__YOUR TASKS__:
A. Reproduce the Pompeii passage word for word, from "But wasn’t the" up to and including "was the solution.".
B. Resume the passage on Pompeii's troubles after its final sentence.

__GIVEN PASSAGE__:
↓
But wasn’t the former special commissioner Marcello Fiori – who is now under investigation – also appointed by Rome?
“The new prefect, Mr Guido, will be closely watched by three Italian ministries – Culture, Interior and Regional Development – and the EC, all of which have invested their credibility in the project,” she said.
Some observers say that concerns over corruption and organised crime should not distract attention from the Italian state’s failure to look after its peerless cultural patrimony. Antonio Irlando, the president of the Observatory for Cultural Heritage campaign group, is among them.
“Is the Camorra the cause of all the problems and collapses at Pompeii? Some of them, maybe. But certainly not all of them,” he said. He added that “loving daily maintenance” – which the authorities had conspicuously failed to provide for many decades – was the solution.
↑
__THE DATA__:
↓
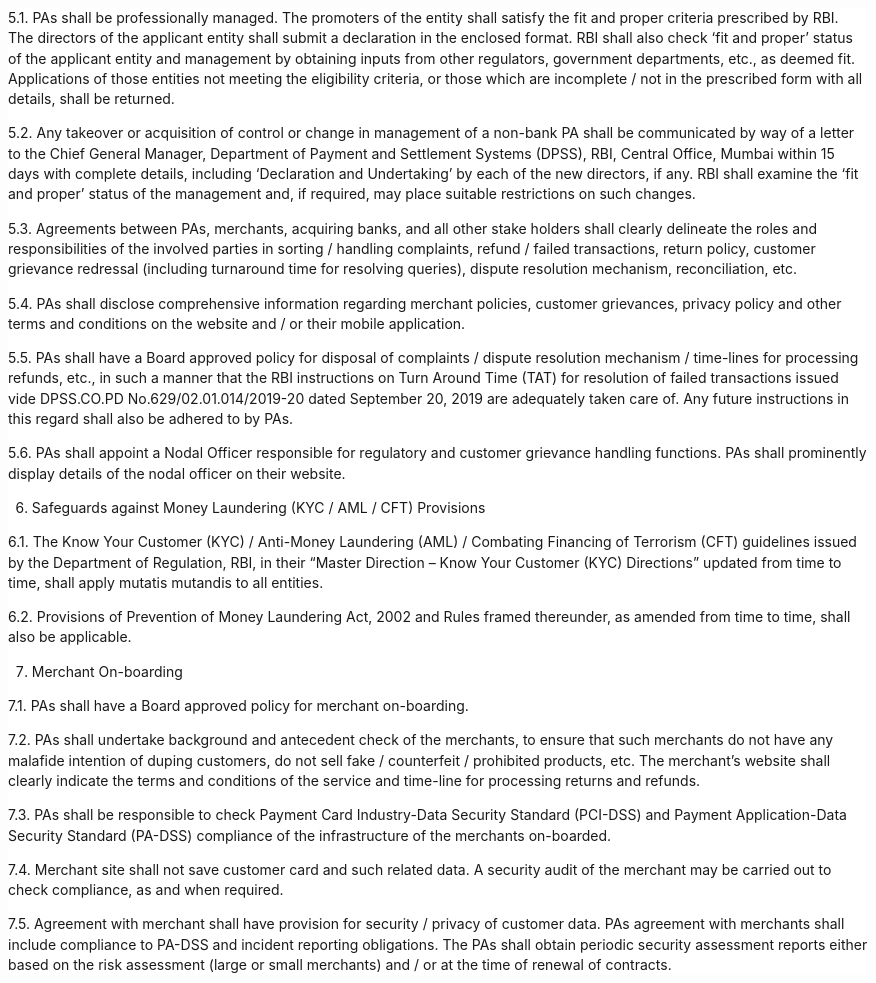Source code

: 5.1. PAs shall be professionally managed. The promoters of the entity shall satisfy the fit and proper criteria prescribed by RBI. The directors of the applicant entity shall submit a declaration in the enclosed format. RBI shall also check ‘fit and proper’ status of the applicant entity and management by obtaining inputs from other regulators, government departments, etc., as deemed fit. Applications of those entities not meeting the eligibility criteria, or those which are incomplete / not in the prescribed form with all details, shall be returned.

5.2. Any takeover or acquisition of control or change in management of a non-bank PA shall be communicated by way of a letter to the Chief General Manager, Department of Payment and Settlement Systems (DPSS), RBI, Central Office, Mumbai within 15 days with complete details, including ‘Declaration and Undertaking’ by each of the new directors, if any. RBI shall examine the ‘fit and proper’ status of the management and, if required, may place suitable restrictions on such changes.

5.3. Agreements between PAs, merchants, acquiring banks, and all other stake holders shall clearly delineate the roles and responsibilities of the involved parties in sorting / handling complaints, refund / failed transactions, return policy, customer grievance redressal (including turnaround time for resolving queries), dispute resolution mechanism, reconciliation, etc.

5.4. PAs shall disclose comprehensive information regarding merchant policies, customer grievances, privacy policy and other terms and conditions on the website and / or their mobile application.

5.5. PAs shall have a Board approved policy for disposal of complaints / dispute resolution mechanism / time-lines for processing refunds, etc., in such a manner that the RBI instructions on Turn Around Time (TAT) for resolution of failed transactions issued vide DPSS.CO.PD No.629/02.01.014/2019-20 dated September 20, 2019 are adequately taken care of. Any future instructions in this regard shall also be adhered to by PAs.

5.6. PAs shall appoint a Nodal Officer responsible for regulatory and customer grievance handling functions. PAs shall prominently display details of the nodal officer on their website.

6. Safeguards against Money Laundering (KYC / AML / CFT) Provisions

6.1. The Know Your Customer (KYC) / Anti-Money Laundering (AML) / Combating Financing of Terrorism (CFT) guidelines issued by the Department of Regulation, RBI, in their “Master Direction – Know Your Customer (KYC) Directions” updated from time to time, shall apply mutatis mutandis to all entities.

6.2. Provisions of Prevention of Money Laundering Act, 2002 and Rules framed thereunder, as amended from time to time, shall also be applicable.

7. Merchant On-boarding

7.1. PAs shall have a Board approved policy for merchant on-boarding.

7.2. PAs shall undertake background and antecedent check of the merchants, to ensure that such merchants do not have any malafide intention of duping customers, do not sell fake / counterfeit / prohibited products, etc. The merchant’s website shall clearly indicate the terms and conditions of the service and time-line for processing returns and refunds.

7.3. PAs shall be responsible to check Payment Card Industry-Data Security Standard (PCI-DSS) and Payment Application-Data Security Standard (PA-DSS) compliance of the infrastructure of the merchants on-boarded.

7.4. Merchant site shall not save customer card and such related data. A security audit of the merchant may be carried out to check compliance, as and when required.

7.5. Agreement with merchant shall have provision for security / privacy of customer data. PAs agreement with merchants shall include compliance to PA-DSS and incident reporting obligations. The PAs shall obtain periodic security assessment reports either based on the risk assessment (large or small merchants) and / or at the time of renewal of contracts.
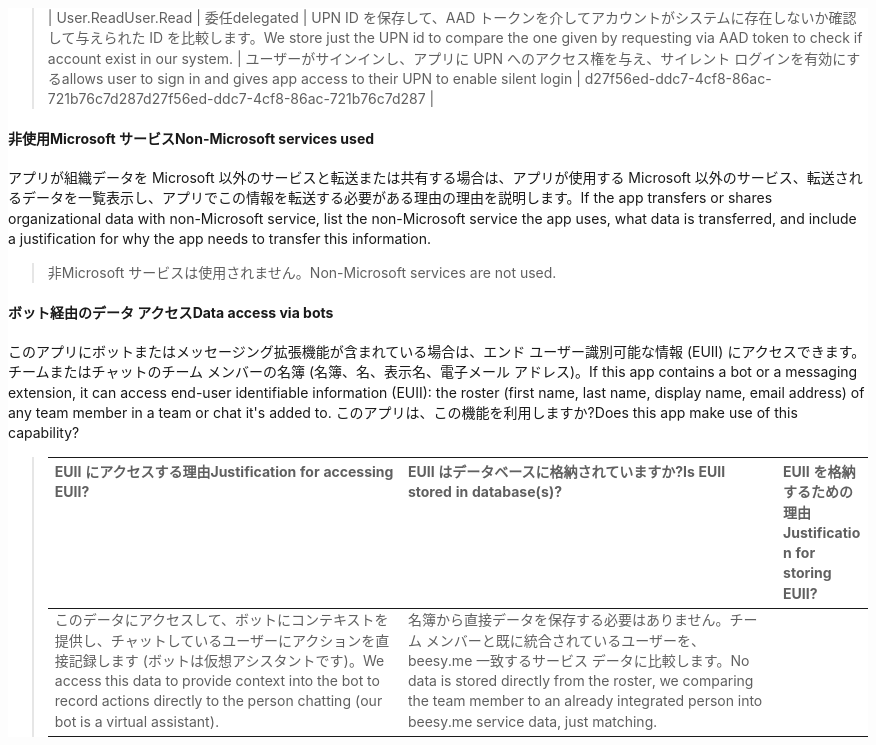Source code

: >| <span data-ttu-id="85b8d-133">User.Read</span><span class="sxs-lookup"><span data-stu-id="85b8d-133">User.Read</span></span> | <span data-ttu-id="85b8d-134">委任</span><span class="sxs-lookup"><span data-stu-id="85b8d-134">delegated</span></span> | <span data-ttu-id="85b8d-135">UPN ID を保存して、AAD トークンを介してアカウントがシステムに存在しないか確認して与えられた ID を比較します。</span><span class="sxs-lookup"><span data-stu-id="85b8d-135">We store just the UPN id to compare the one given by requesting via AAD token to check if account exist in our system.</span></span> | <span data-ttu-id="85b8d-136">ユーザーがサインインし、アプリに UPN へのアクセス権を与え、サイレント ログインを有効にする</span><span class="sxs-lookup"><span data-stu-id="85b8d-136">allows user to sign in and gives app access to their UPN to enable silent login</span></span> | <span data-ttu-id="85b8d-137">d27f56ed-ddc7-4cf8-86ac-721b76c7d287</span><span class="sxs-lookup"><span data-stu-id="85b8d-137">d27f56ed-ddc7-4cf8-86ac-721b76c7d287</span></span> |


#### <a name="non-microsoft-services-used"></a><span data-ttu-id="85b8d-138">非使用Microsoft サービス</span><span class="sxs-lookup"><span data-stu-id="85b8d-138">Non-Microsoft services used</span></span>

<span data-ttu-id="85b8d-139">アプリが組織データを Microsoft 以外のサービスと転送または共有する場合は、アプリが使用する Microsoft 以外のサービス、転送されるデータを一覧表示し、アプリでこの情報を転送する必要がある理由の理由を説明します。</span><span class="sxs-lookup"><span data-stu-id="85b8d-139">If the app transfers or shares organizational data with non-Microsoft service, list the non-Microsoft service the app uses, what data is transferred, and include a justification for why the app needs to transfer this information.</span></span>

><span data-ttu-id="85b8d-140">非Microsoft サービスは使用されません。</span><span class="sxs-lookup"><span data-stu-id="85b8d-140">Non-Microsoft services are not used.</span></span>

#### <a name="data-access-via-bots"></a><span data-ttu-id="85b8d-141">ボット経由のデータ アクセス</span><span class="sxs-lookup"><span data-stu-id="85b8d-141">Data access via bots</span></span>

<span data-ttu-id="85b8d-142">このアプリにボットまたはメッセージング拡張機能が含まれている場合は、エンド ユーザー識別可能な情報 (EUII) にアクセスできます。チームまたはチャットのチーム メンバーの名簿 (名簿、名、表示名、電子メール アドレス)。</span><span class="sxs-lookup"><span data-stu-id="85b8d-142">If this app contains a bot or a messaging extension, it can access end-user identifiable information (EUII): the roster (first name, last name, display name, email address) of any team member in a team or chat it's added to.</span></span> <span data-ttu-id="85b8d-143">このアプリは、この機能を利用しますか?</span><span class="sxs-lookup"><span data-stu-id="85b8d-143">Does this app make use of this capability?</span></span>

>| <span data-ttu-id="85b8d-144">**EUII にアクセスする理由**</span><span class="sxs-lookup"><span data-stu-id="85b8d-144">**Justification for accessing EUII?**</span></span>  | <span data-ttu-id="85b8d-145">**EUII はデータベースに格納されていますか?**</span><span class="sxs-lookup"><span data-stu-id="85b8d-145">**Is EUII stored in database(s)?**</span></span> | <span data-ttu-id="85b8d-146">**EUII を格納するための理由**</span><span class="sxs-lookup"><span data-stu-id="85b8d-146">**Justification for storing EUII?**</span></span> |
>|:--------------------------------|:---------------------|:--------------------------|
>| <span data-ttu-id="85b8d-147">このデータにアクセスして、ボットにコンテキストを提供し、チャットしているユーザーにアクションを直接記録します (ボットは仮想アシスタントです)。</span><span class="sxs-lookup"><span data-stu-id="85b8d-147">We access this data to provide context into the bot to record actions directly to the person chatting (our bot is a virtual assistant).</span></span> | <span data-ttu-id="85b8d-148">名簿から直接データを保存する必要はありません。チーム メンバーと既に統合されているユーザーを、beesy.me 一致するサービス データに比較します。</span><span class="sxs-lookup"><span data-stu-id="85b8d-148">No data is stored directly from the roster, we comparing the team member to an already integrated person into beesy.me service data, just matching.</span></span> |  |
↑
__RESPONSES BY TASK__:
A.
But wasn’t the former special commissioner Marcello Fiori – who is now under investigation – also appointed by Rome?
“The new prefect, Mr Guido, will be closely watched by three Italian ministries – Culture, Interior and Regional Development – and the EC, all of which have invested their credibility in the project,” she said.
Some observers say that concerns over corruption and organised crime should not distract attention from the Italian state’s failure to look after its peerless cultural patrimony. Antonio Irlando, the president of the Observatory for Cultural Heritage campaign group, is among them.
“Is the Camorra the cause of all the problems and collapses at Pompeii? Some of them, maybe. But certainly not all of them,” he said. He added that “loving daily maintenance” – which the authorities had conspicuously failed to provide for many decades – was the solution.

B.
Similar neglect can be seen at the Colosseum in Rome, where chunks of the building have fallen off in recent years, and the Domus Aurea, Nero’s fabled Golden Palace, a large area of which collapsed in 2010.
There is general agreement that the generous EU grant and the money it coaxed out of Italian coffers will – if applied properly – help to save Pompeii for future generations. The EU’s Mr Hahn has said he hopes the project will be adopted as a model for saving other important sites.
“Pompeii is a site which is important to the world,” he said. “The work we have started there is ground breaking both in terms of restoration technology and in crime prevention.”